> _What is expected_
Retype the records in full, and please keep the pictures out of the copy.

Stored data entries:
_ _ _ _ _ _ _

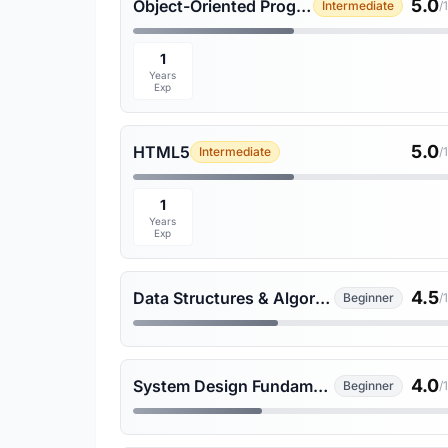
5.0
Object-Oriented Programming
Intermediate
/
1
Years
Exp
5.0
HTML5
Intermediate
/
1
Years
Exp
4.5
Data Structures & Algorithms
Beginner
/
4.0
System Design Fundamentals
Beginner
/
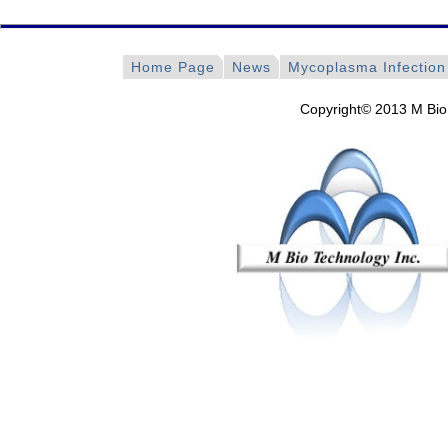
Home Page
News
Mycoplasma Infection
Copyright© 2013 M Bio 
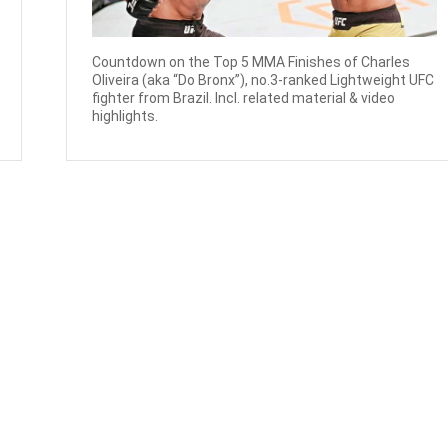
Countdown on the Top 5 MMA Finishes of Charles
Oliveira (aka “Do Bronx”), no.3-ranked Lightweight UFC
fighter from Brazil. Incl. related material & video
highlights.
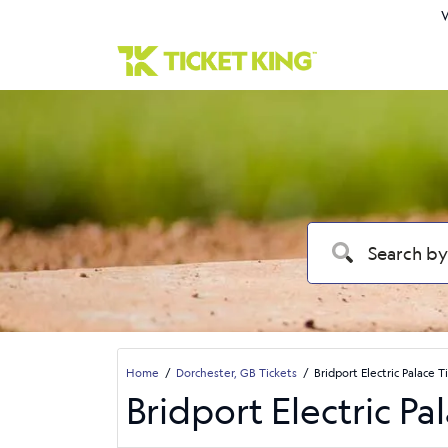
W
Home
Dorchester, GB Tickets
Bridport Electric Palace T
Bridport Electric Pa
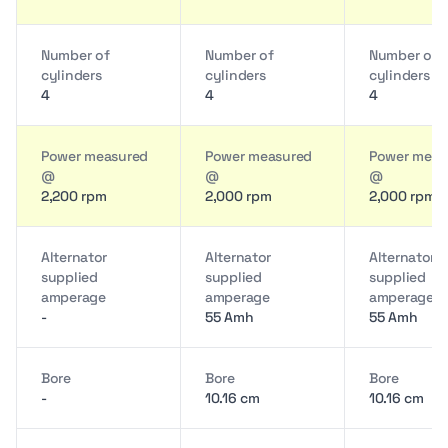
Number of
Number of
Number of
cylinders
cylinders
cylinders
4
4
4
Power measured
Power measured
Power meas
@
@
@
2,200 rpm
2,000 rpm
2,000 rpm
Alternator
Alternator
Alternator
supplied
supplied
supplied
amperage
amperage
amperage
-
55 Amh
55 Amh
Bore
Bore
Bore
-
10.16 cm
10.16 cm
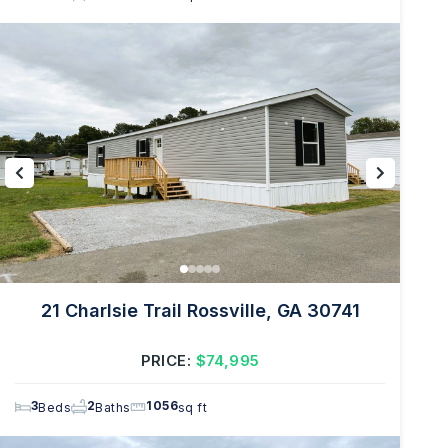
21 Charlsie Trail Rossville, GA 30741
PRICE:
$74,995
3
2
1056
Beds
Baths
sq ft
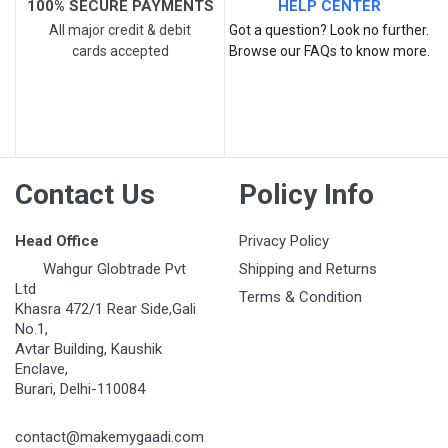
100% SECURE PAYMENTS
HELP CENTER
All major credit & debit
Got a question? Look no further.
cards accepted
Browse our FAQs to know more.
Post Your Review
Contact Us
Policy Info
Head Office
Privacy Policy
Wahgur Globtrade Pvt
Shipping and Returns
Ltd
Terms & Condition
Khasra 472/1 Rear Side,Gali
No.1,
Avtar Building, Kaushik
Enclave,
Burari, Delhi-110084
contact@makemygaadi.com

_ _ _ _ _ _ _

> _Task answer_
5.0
Object-Oriented Programming
Intermediate
/
1
Years
Exp
5.0
HTML5
Intermediate
/
1
Years
Exp
4.5
Data Structures & Algorithms
Beginner
/
4.0
System Design Fundamentals
Beginner
/
Home Page
News
Mycoplasma Infection
Copyright© 2013 M Bio 
Countdown on the Top 5 MMA Finishes of Charles
Oliveira (aka “Do Bronx”), no.3-ranked Lightweight UFC
fighter from Brazil. Incl. related material & video
highlights.
W
Home
Dorchester, GB Tickets
Bridport Electric Palace T
Bridport Electric Pa
Number of
Number of
Number of
cylinders
cylinders
cylinders
4
4
4
Power measured
Power measured
Power meas
@
@
@
2,200 rpm
2,000 rpm
2,000 rpm
Alternator
Alternator
Alternator
supplied
supplied
supplied
amperage
amperage
amperage
-
55 Amh
55 Amh
Bore
Bore
Bore
-
10.16 cm
10.16 cm
21 Charlsie Trail Rossville, GA 30741
PRICE:
$74,995
3
2
1056
Beds
Baths
sq ft
100% SECURE PAYMENTS
HELP CENTER
All major credit & debit
Got a question? Look no further.
cards accepted
Browse our FAQs to know more.
Post Your Review
Contact Us
Policy Info
Head Office
Privacy Policy
Wahgur Globtrade Pvt
Shipping and Returns
Ltd
Terms & Condition
Khasra 472/1 Rear Side,Gali
No.1,
Avtar Building, Kaushik
Enclave,
Burari, Delhi-110084
contact@makemygaadi.com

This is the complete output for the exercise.